Show every line of the material below that contains the string "coils", copying each such line in full. Matching is case-sensitive.

----- Records for the task

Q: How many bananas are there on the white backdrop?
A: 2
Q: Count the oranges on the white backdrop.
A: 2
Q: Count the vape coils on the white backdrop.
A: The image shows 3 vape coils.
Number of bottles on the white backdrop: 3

----------
----- Records for the task

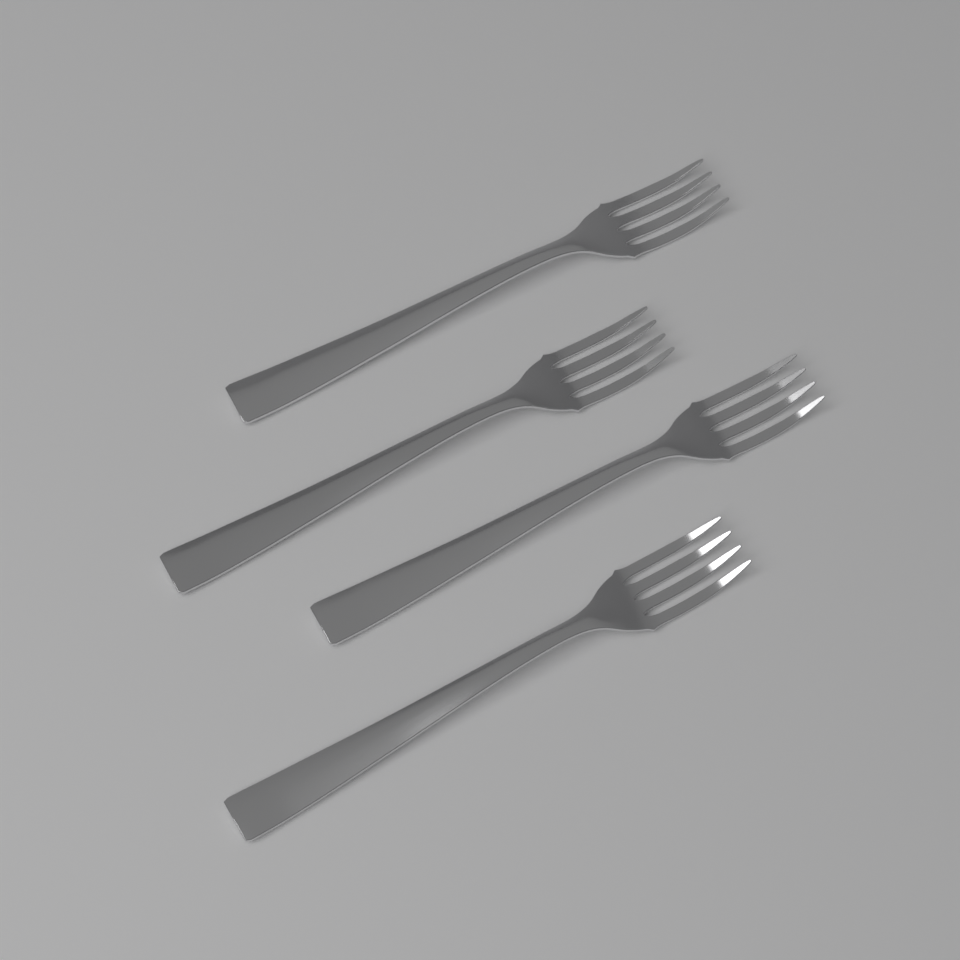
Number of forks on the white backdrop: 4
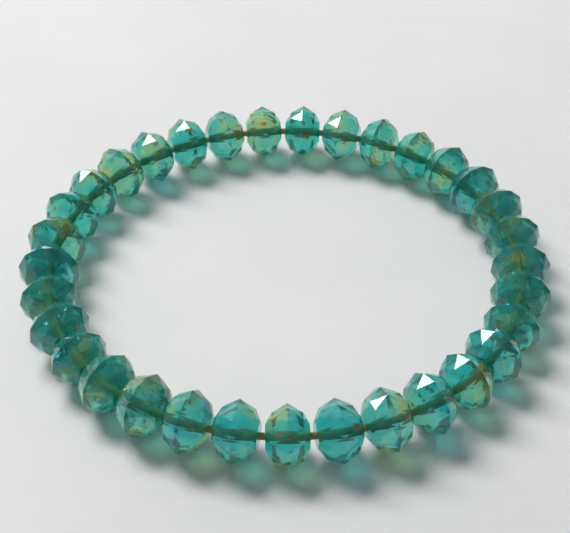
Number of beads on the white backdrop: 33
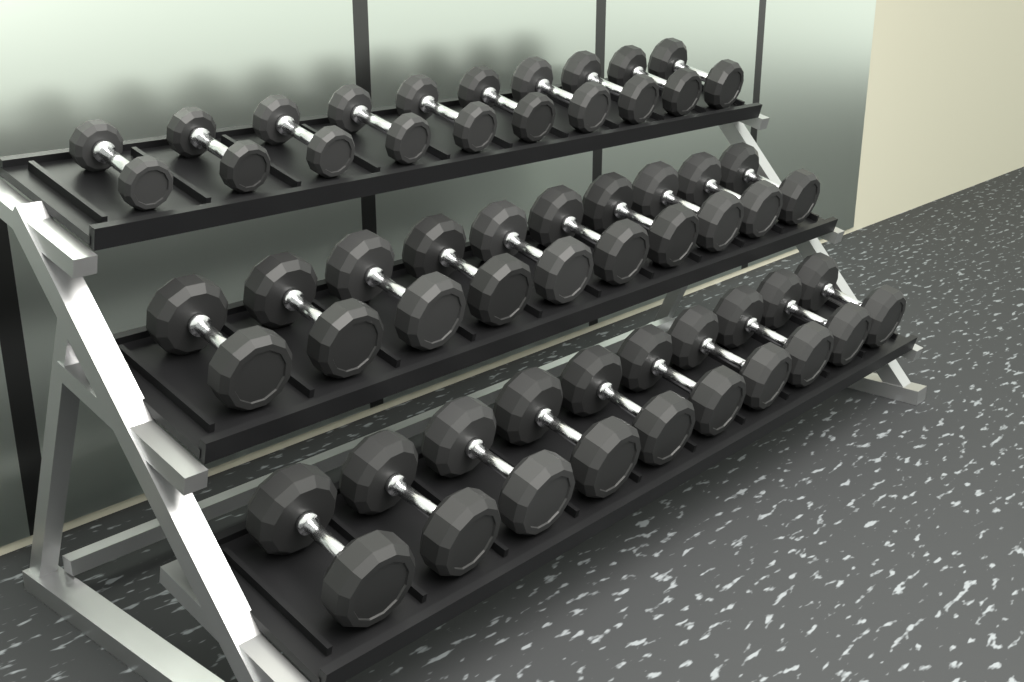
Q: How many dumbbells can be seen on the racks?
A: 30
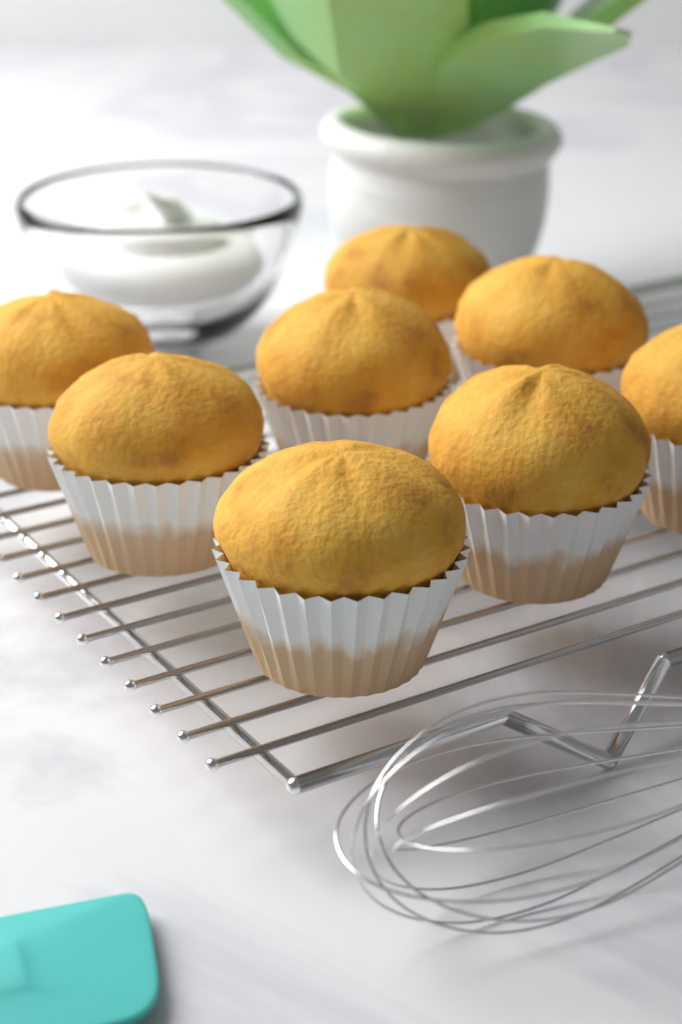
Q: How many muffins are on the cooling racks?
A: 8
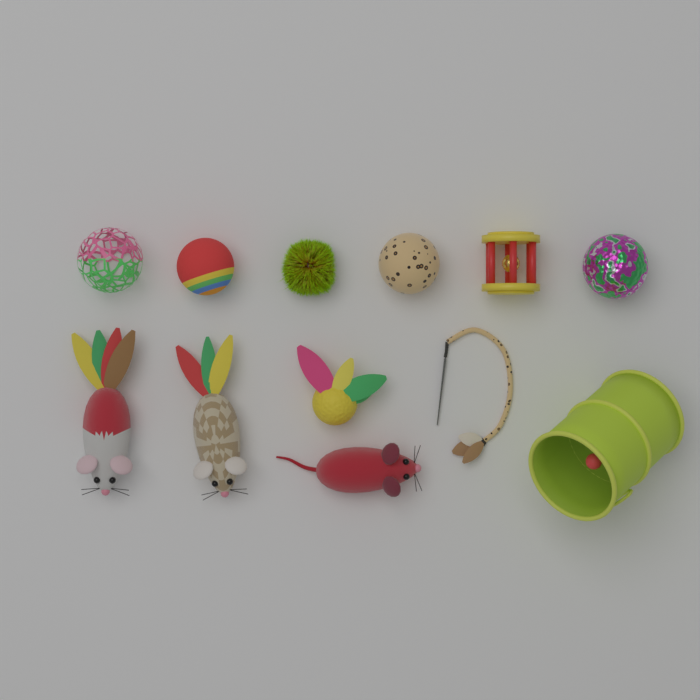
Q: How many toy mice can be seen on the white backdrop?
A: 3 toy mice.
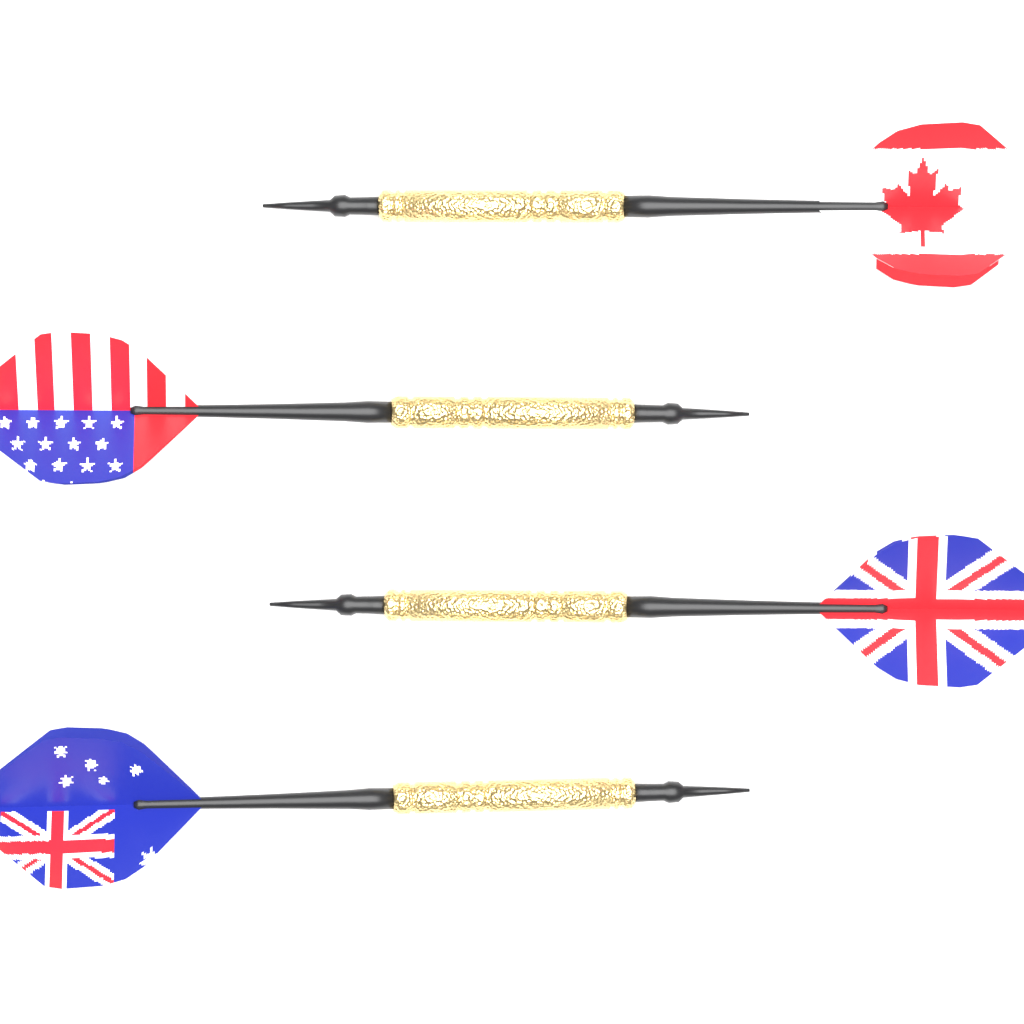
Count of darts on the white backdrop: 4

----------
----- Records for the task

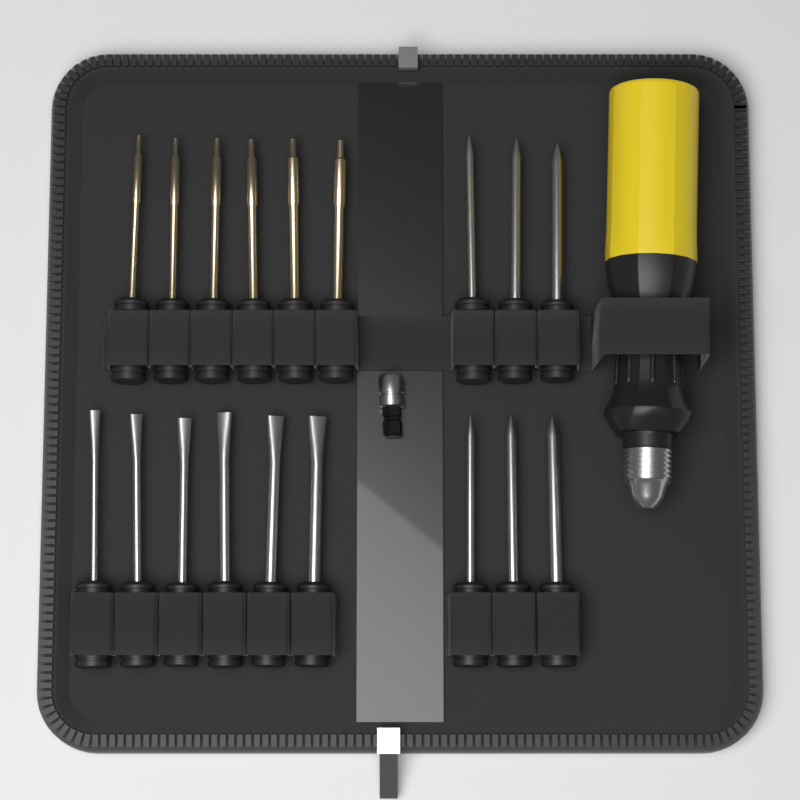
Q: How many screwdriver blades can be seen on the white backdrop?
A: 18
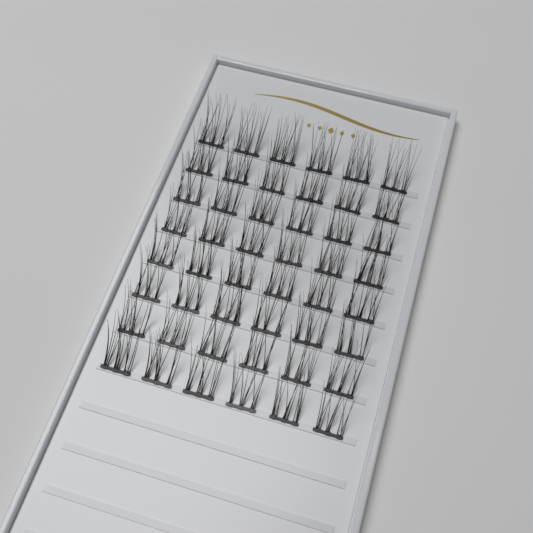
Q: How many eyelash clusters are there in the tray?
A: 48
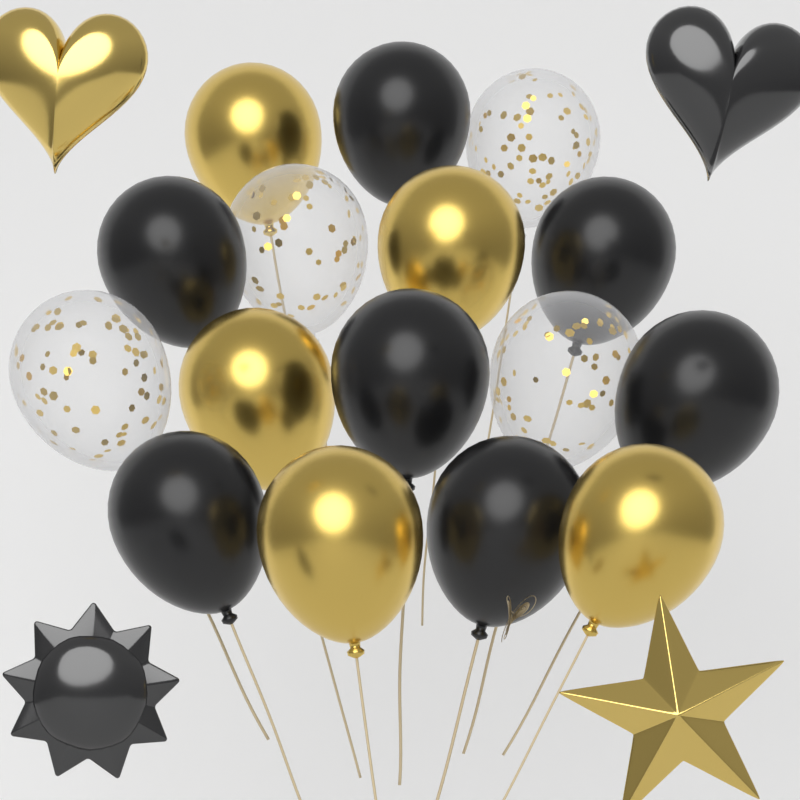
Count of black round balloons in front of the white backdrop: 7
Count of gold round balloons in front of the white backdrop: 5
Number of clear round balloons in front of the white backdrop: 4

----------

### Task response
Q: Count the vape coils on the white backdrop.
A: The image shows 3 vape coils.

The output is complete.